Council Speaker Corey Johnson Photo: Gersh Kuntzman
Council Speaker Corey Johnson. File photo

“The speaker apparently caved in to Council Member Moya, who doesn’t want this hearing,” claimed Frank Taylor, president of the Ditmars Boulevard Block Association, which opposes the AirTrain because its elevated railway between the airport and the Willets Point subway station may damage area home values. “This shows no leadership, no vision, no clarity.”

Johnson’s office declined to comment on the scuttled hearing, but a spokesman disputed that an agreement with Moya led the speaker to quash an oversight hearing, saying that Taylor “doesn’t know what he’s talking about.”

The spokesman also derided Taylor’s comments as a “political hit” on behalf of another local pol, convicted domestic abuser Hiram Monserrate, a rival of Moya, who is hoping to mount yet another political comeback.

“That’s ridiculous,” Taylor responded. “The only thing I’m trying to do is protect our homes.”

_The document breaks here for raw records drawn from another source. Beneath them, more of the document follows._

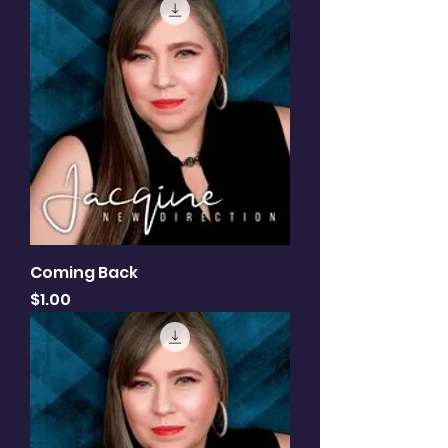
Coming Back
Price
$1.00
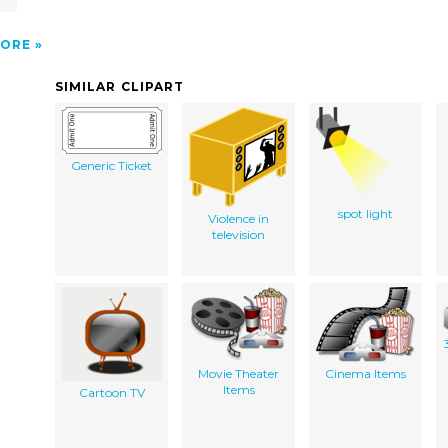
l
ORE
SIMILAR CLIPART
Generic Ticket
spot light
Violence in
television
Movie Theater
Cinema Items
Items
Cartoon TV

Moya’s office said — but not in a particularly convincing manner — that the council member hadn’t asked Johnson to disallow the AirTrain hearing.

What Council Member Moya has said repeatedly about the AirTrain is that anyone who opposes the plan or has concerns should absolutely make them known with the Port Authority and the state lawmakers who authorized the project in the first place,” said Moya’s spokesman, Ryan Sit.

Whatever the truth, the refusal to hold a hearing is a blow to the Queens-based opposition to the project and good government groups that hoped a Council hearing could have led to forcing the Port Authority to submit the AirTrain project to the city’s Uniform Land Use Review Process. (Currently, the only environmental review of the project is being conducted by the Federal Aviation Administration — which has ignored many local and citywide concerns, including rejecting 47 alternatives and strategies to get flyers to the airport).

The so-called Backwards AirTrain, a pet project of Gov. Cuomo, would run 1.5 miles from LaGuardia to Willets Point on raised pylons alongside the Grand Central Parkway and Flushing Bay promenade. It would connect to the 7 train and the LIRR’s Port Washington branch — bringing travelers further east before they would double back to Manhattan or other points west of the airport.

Boosters, such as Port Authority Executive Director Rick Cotton, contend that the AirTrain’s “backwards” route is the best, greenest option for creating a railroad connection to the airport, and that proposed alternatives are non-starters. The project is supported by local elected officials such as Moya and the construction unions and commercial groups that stand to benefit from it.

But many transit experts think that the route makes little transit sense, especially given its cost, which has ballooned four-fold from $500 million five years ago. They say that the 7 line, which is served by narrow-body, overcrowded trains, would be hard pressed to accommodate passengers with luggage, while the infrequent LIRR Port Washington trains do not provide service through the transit hub at Jamaica. They propose that the Metropolitan Transportation Authority beef up bus service or build out other transit options instead.

A spokeswoman for the Port Authority, Lindsay Kryzak, sidestepped the controversy. “There are no taxpayer dollars going to the proposed AirTrain LGA, which will benefit millions of travelers and take thousands of cars off streets in local communities.”

The controversy comes as two more local lawmakers, State Sen. Jessica Ramos and Council member Costa Constantinides, announced that they won’t support the AirTrain because it is a waste of money that adds nothing to local transit.

Their comments came weeks after Rep. Alexandria Ocasio-Cortez, whose district includes the airport, wrote to the FAA last month asking for a stay on the AirTrain project because, she said, officials had ruled out viable alternatives without adequate explanation and had disregarded the overwhelmingly negative reaction from the community and would-be train users. Her office told that it had not received a response from the FAA.